The data >>
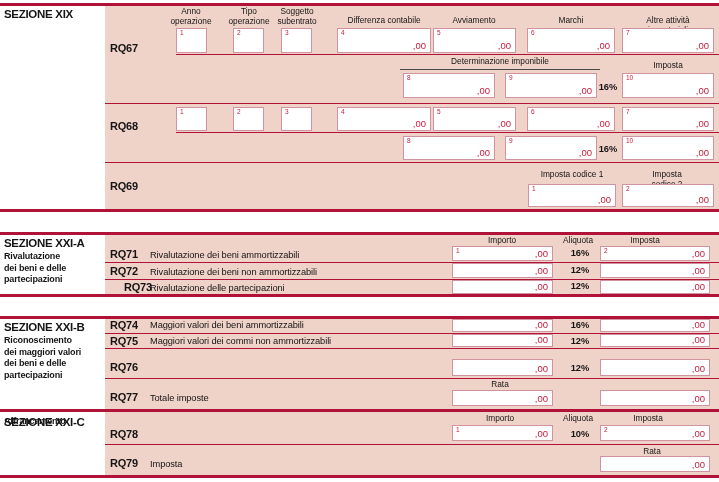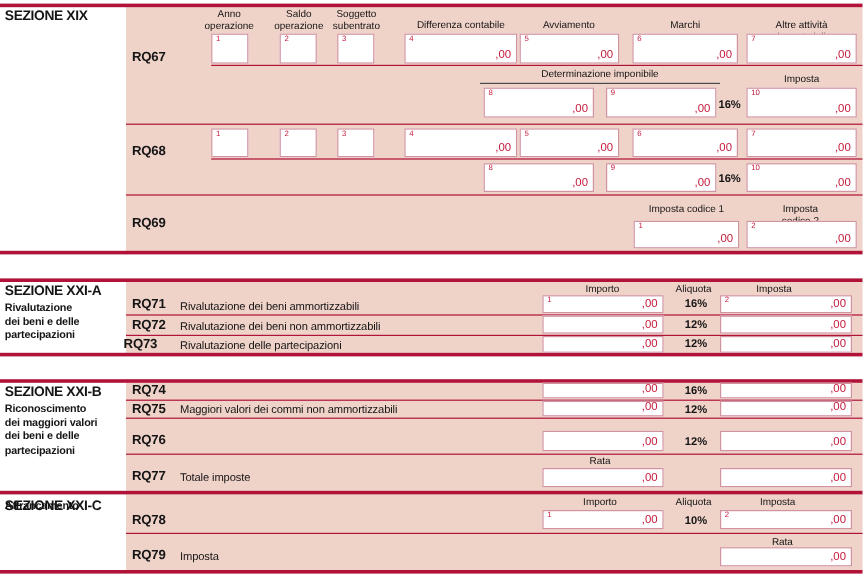"Saldo" div.hdr { text: Saldo -> Tipo }
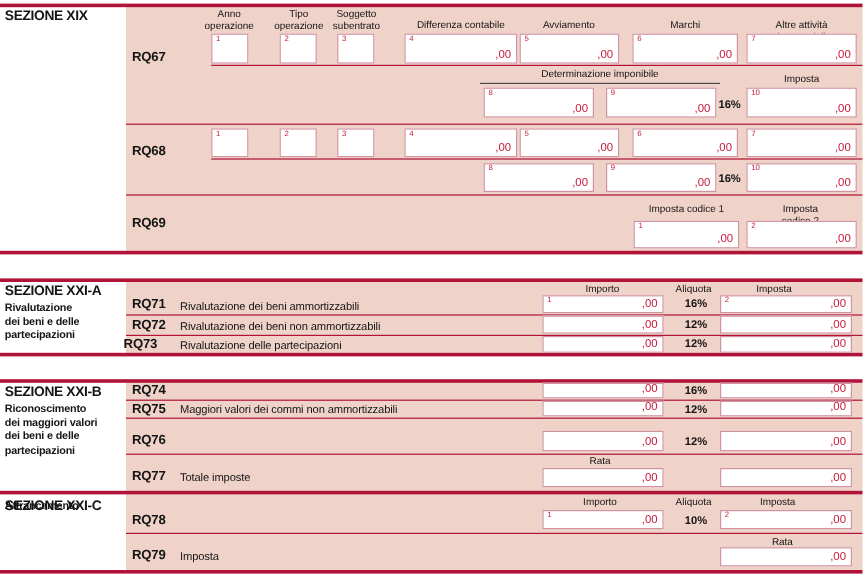"RQ73" div.rq { left: 103px -> 124px }
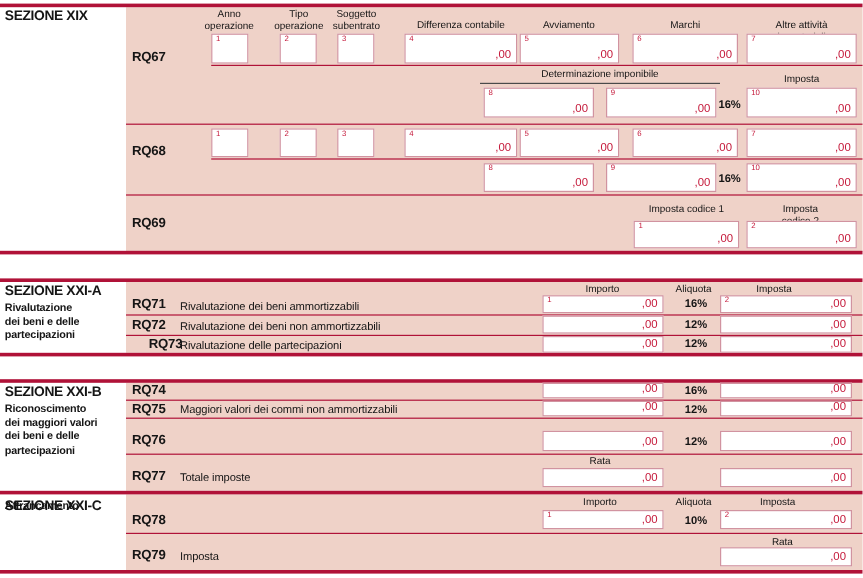"Maggiori valori dei beni ammortizzabili" div.rowlbl { html: none -> <div>Maggiori valori dei beni ammortizzabili</div> }
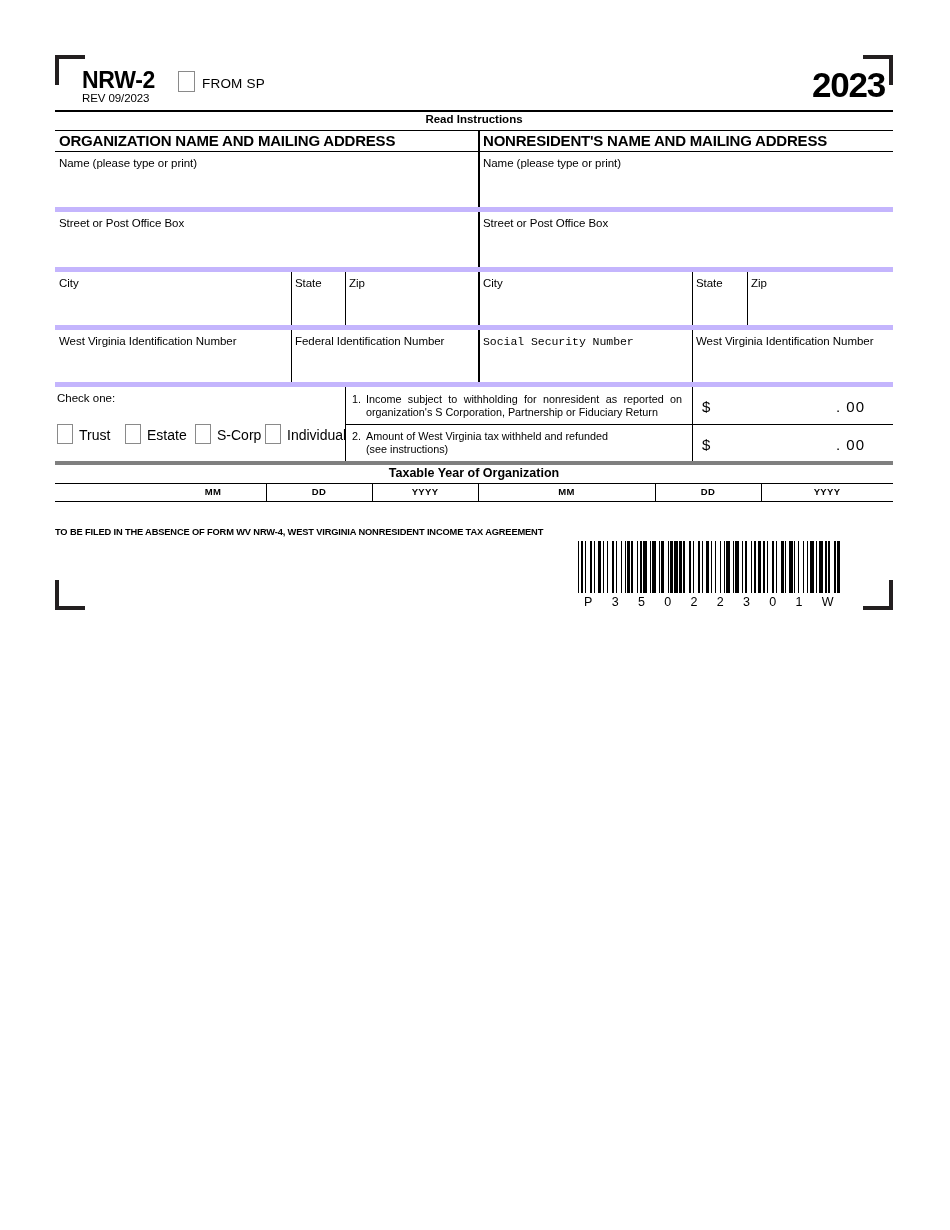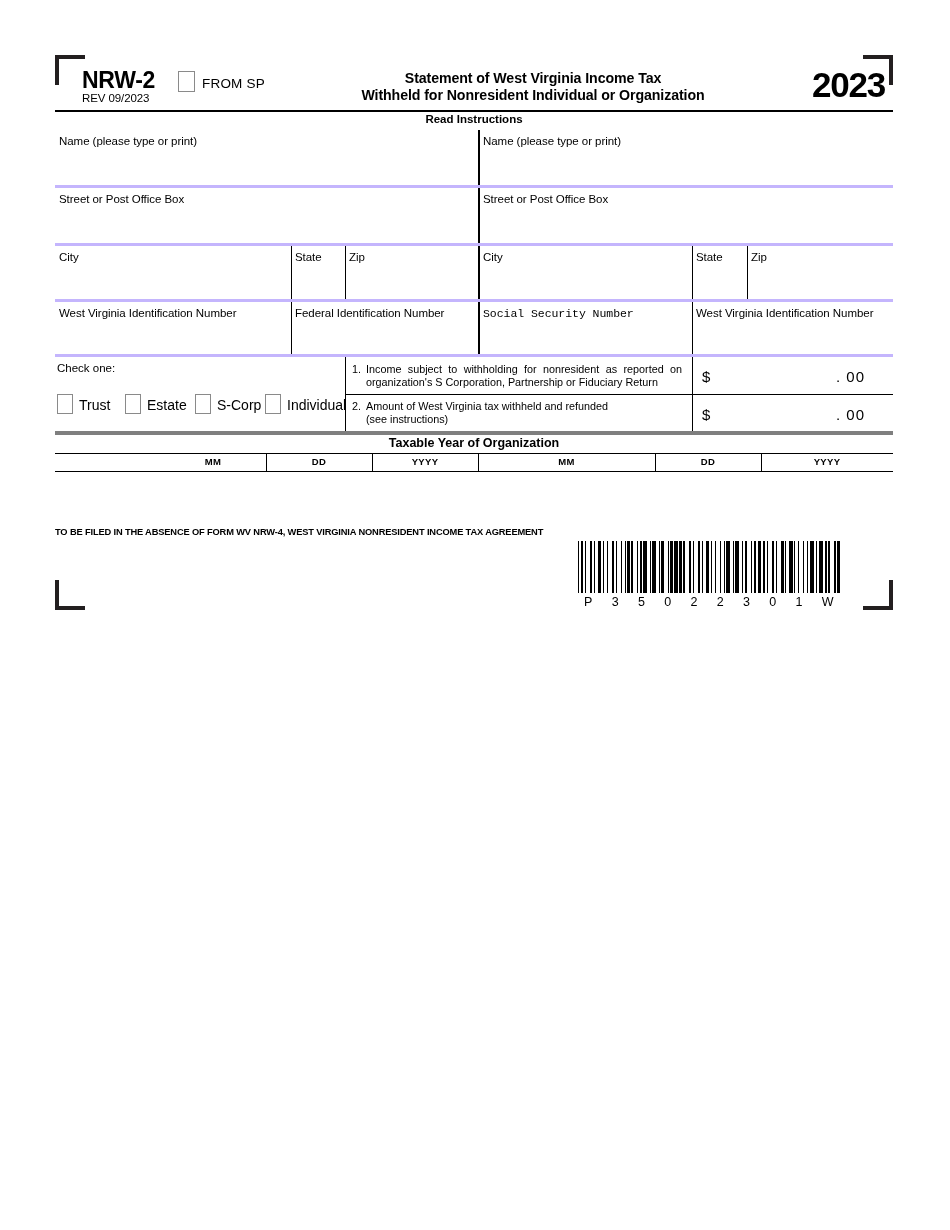"Statement of West Virginia Income" div.title-block { html: <div> <span>Statement of West Virginia Income Tax</span><br> <span>Withheld for Nonresident Individual or Organization</span> </div> -> none }
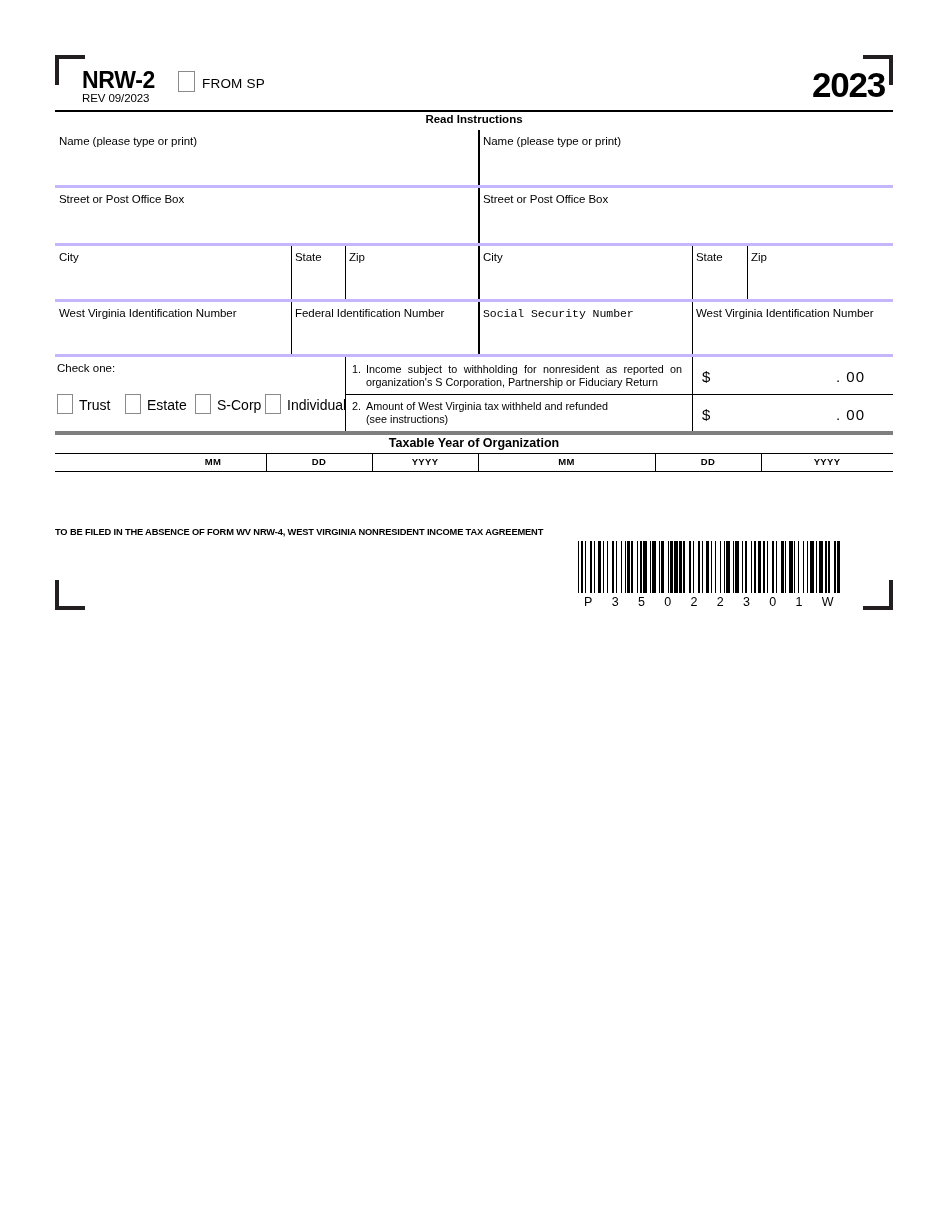"ORGANIZATION NAME AND MAILING ADDRESS" div.band { html: none -> <div> <div></div> <div>ORGANIZATION NAME AND MAILING ADDRESS</div> <div>NONRESIDENT'S NAME AND MAILING ADDRESS</div> </div> }
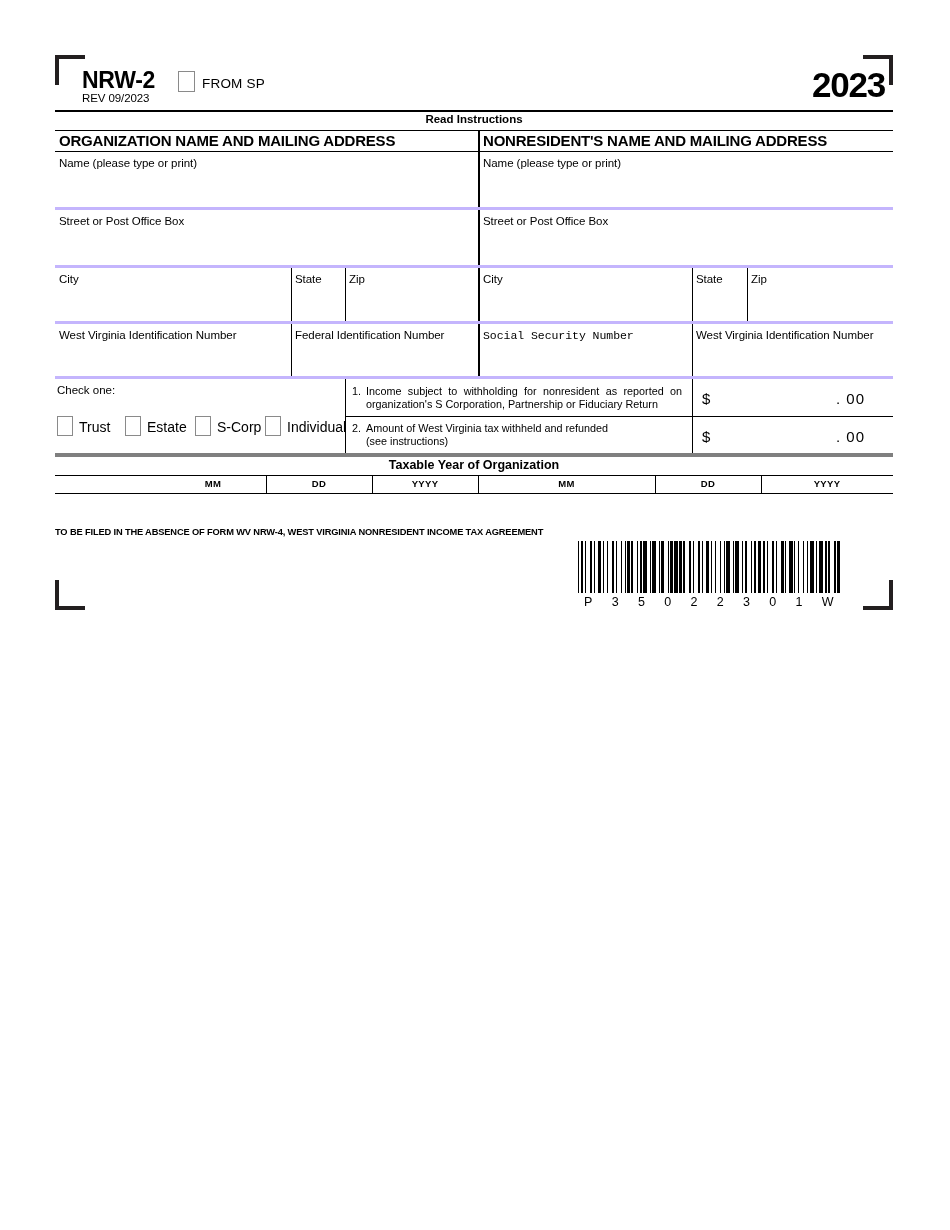"Name (please type or print)" .row { border-bottom: 3px solid #c4b5fd -> 5px solid #c4b5fd }
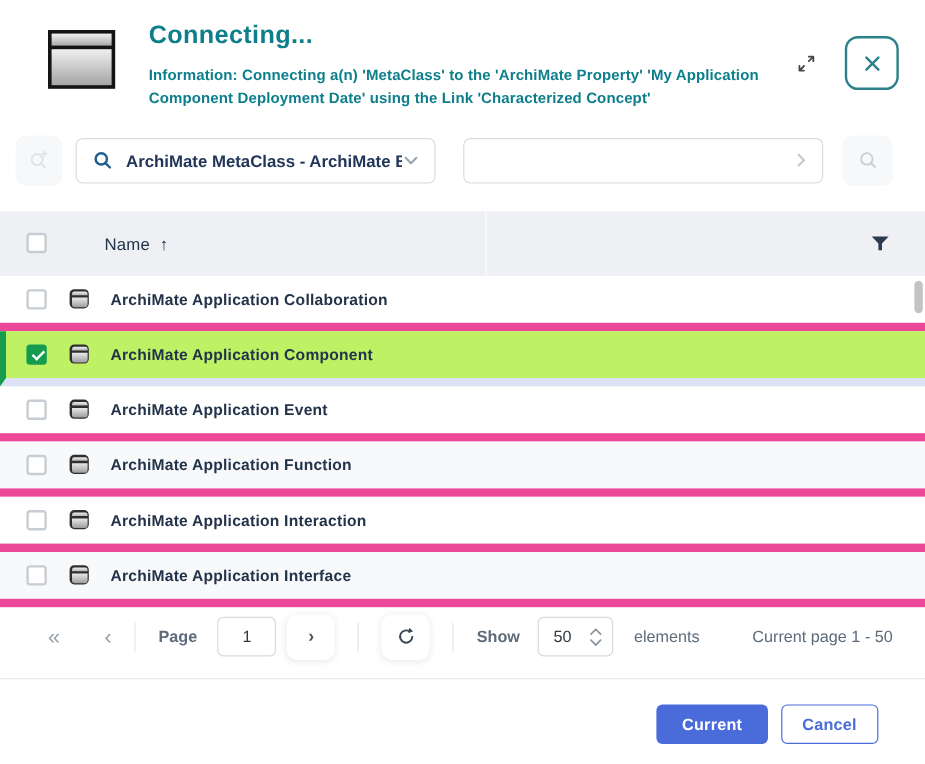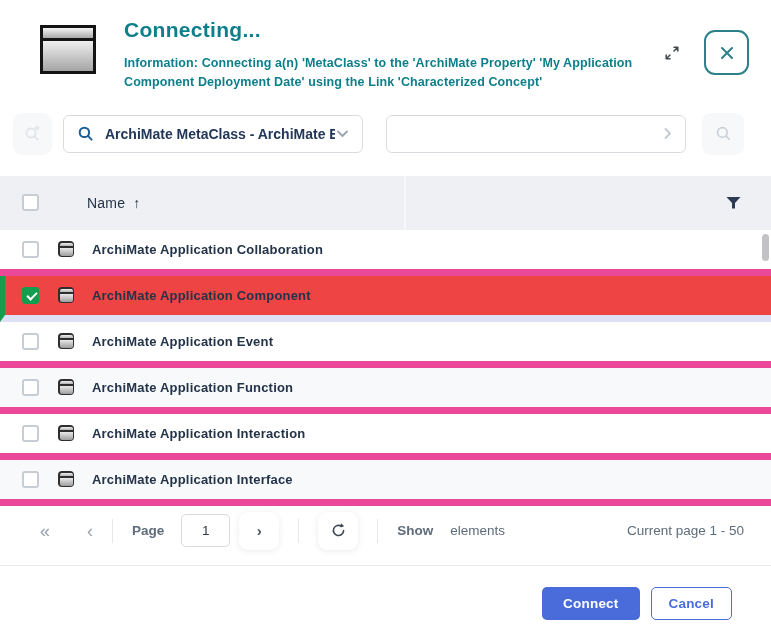"ArchiMate Application Component" .table-row.selected { background: #ef4444 -> #bef264 }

About this exercise >> Only the lines from the one containing "none -> <div>Maggiori" through the last line of the records above should be repeated, exactly and without pictures.

Response to this task >>
"Maggiori valori dei beni ammortizzabili" div.rowlbl { html: none -> <div>Maggiori valori dei beni ammortizzabili</div> }
"Statement of West Virginia Income" div.title-block { html: <div> <span>Statement of West Virginia Income Tax</span><br> <span>Withheld for Nonresident Individual or Organization</span> </div> -> none }
"ORGANIZATION NAME AND MAILING ADDRESS" div.band { html: none -> <div> <div></div> <div>ORGANIZATION NAME AND MAILING ADDRESS</div> <div>NONRESIDENT'S NAME AND MAILING ADDRESS</div> </div> }
"Name (please type or print)" .row { border-bottom: 3px solid #c4b5fd -> 5px solid #c4b5fd }
"ArchiMate Application Component" .table-row.selected { background: #ef4444 -> #bef264 }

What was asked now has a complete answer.